10 de octubre de 2011

Del Cardenal Piacenza a los seminaristas

El futuro de la Iglesia, que es cierto, porque está en las manos de su Cabeza y Señor, que es Cristo, pulsa en vuestras existencias. Los seminaristas de hoy, Sacerdotes de mañana, son la esperanza viva del camino que la Iglesia siempre realiza en el mundo. Gracias de corazón, en nombre de la Iglesia, por el vuestro sí ¡tan generoso! Sabed desde ahora, que el Prefecto de la Congregación para el Clero reza por vosotros, para que el vuestro sí al Señor sea total e incondicionado.

Esto es el secreto de la felicidad, el secreto de la plena realización de la vida Sacerdotal: donar todo, sin conservar nada para uno mismo, ¡siguiendo el ejemplo de Jesús!

No pretendo en este encuentro proponeros una conferencia, sino, sencillamente, un coloquio informal, concediendo espacio a vuestras eventuales preguntas espontáneas. A vuestras preguntas antepongo algunas breves reflexiones sobre lo que juzgo fundamental hoy, y siempre, en la formación sacerdotal.

*Tarea requerida:* Transcribe del texto extraído el pasaje que comienza con "Del Cardenal Piacenza" y sigue hasta "total e incondicionado.". Para responder, básate únicamente en el texto extraído.

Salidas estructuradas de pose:
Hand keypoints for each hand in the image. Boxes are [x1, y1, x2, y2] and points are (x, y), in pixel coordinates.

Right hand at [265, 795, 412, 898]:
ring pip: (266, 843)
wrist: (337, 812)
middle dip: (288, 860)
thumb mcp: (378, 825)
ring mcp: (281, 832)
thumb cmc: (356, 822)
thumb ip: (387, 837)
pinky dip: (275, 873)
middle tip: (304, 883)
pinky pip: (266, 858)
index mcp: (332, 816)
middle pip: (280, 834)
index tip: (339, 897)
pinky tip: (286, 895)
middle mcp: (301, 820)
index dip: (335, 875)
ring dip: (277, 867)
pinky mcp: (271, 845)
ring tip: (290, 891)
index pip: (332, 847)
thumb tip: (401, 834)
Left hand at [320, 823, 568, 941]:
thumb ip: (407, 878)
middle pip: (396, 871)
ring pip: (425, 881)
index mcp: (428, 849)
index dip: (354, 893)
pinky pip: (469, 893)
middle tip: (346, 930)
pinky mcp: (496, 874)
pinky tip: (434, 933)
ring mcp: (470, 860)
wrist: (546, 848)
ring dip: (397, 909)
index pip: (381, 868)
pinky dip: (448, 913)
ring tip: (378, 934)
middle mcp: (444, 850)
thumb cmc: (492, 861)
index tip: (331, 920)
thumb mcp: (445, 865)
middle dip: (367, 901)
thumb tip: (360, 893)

...

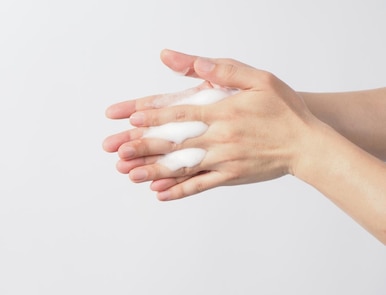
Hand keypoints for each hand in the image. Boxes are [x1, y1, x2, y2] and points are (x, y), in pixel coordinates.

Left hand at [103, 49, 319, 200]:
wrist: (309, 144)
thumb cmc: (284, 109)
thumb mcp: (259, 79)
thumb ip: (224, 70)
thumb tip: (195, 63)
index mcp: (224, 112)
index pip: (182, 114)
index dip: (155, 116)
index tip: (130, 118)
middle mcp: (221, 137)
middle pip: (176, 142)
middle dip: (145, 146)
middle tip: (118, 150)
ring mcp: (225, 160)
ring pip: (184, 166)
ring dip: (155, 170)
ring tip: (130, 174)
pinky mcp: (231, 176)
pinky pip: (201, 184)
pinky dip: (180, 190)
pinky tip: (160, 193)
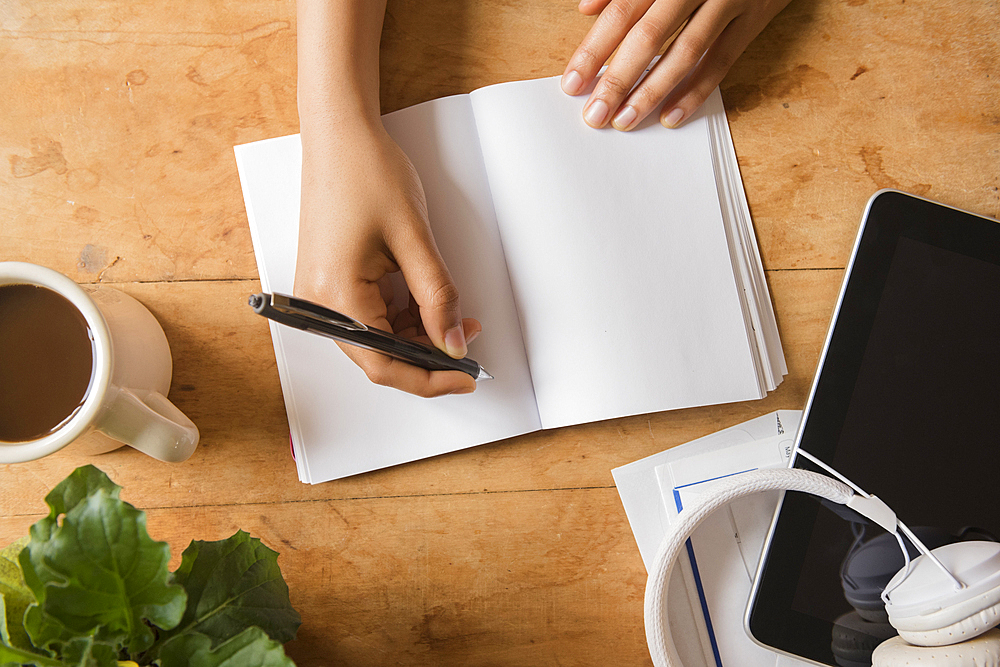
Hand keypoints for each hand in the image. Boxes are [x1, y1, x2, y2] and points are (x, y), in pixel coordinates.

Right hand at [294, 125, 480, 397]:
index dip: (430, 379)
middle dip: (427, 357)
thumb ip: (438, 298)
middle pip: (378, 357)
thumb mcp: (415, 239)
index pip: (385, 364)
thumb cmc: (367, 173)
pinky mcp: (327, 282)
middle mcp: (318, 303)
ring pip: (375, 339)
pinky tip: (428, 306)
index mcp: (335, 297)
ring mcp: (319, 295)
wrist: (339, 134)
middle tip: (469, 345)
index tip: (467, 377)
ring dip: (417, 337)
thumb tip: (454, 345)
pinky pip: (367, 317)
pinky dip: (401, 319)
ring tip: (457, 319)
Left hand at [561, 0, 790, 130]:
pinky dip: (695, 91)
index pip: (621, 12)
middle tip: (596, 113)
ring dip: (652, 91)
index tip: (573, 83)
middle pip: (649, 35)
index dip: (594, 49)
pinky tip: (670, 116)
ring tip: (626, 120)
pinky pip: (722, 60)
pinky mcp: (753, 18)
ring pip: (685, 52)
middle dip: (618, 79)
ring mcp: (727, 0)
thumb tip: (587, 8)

* * *

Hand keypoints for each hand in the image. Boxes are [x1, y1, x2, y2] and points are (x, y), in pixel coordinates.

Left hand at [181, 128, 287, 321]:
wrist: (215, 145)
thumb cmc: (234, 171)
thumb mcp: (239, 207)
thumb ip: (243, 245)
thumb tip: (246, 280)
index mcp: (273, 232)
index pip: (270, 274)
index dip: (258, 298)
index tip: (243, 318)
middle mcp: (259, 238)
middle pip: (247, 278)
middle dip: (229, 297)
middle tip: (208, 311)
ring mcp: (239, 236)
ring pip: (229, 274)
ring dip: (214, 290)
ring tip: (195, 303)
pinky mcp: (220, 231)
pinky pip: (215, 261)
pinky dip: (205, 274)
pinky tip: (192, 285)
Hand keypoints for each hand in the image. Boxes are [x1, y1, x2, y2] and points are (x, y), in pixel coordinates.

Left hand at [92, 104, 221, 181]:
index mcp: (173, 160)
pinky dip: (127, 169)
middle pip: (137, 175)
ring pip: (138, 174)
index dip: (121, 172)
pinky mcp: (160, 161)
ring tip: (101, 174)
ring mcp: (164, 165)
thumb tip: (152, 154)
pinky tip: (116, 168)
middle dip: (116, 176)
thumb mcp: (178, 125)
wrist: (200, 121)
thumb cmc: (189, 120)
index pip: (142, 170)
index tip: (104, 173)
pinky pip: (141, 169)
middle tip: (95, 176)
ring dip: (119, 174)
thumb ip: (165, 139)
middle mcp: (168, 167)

*Solución escrita:*
Del Cardenal Piacenza a los seminaristas

El futuro de la Iglesia, que es cierto, porque está en las manos de su Cabeza y Señor, que es Cristo, pulsa en vuestras existencias. Los seminaristas de hoy, Sacerdotes de mañana, son la esperanza viva del camino que la Iglesia siempre realiza en el mundo. Gracias de corazón, en nombre de la Iglesia, por el vuestro sí ¡tan generoso! Sabed desde ahora, que el Prefecto de la Congregación para el Clero reza por vosotros, para que el vuestro sí al Señor sea total e incondicionado.